YOUR ASSIGNMENT
Express the items as a Markdown table with the columns "No." and "Item line", starting at the line containing "Exportmanager" and going on through the line containing "2019年6月（15）", both included. Leave out the pictures and any blank lines.
====== RECORDS FOR THIS TASK ======
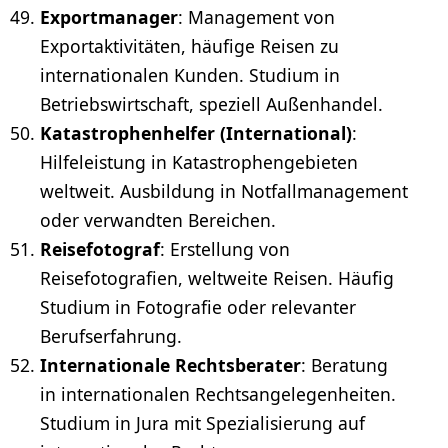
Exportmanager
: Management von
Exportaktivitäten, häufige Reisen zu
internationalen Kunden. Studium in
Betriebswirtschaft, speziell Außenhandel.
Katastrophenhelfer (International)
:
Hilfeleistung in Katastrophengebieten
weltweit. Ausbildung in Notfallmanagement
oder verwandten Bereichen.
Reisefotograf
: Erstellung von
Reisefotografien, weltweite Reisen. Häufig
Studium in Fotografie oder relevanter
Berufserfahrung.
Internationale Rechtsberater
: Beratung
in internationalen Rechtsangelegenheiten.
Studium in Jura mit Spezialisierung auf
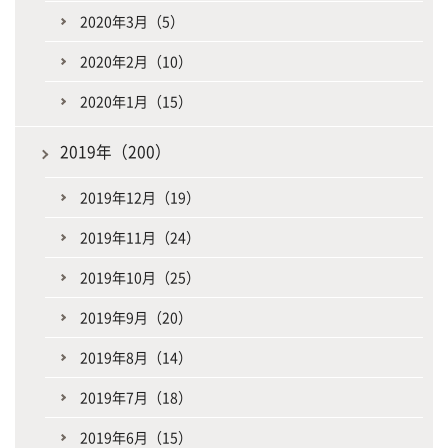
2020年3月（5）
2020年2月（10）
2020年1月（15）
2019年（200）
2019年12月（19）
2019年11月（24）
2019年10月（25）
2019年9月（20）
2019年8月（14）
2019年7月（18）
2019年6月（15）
======
====== RECORDS FOR THIS TASK ======
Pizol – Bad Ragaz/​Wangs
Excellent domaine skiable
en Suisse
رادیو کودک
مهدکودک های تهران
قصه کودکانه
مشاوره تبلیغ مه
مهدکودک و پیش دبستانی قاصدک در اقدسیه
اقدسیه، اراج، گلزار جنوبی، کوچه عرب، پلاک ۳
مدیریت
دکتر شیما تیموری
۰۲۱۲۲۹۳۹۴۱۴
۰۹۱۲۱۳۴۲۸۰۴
======
EXERCISE ANSWER
| No. | Item line |
|---|---|
| 1 | Exportmanager |
| 2 | : Management von |
| 3 | Exportaktivitäten, häufige Reisen zu |
| 4 | internationalen Kunden. Studium in |
| 5 | Betriebswirtschaft, speziell Außenhandel. |
| 6 | Katastrophenhelfer (International) |
| 7 | : |
| 8 | Hilfeleistung in Katastrophengebieten |
| 9 | weltweit. Ausbildung in Notfallmanagement |
| 10 | oder verwandten Bereichen. |
| 11 | Reisefotograf |
| 12 | : Erstellung von |
| 13 | Reisefotografien, weltweite Reisen. Häufig |
| 14 | Studium in Fotografie oder relevanter |
| 15 | Berufserfahrung. |
| 16 | Internationale Rechtsberater |
| 17 | : Beratung |
| 18 | in internationalen Rechtsangelegenheiten. |
| 19 | Studium in Jura mit Spezialisierung auf |
| 20 | 2020年3月（5） |
| 21 | 2020年2月（10） |
| 22 | 2020年1月（15） |
| 23 | 2019年（200） |
| 24 | 2019年12月（19） |
| 25 | 2019年11月（24） |
| 26 | 2019年10月（25） |
| 27 | 2019年9月（20） |
| 28 | 2019年8月（14） |
| 29 | 2019年7月（18） |
| 30 | 2019年6月（15） |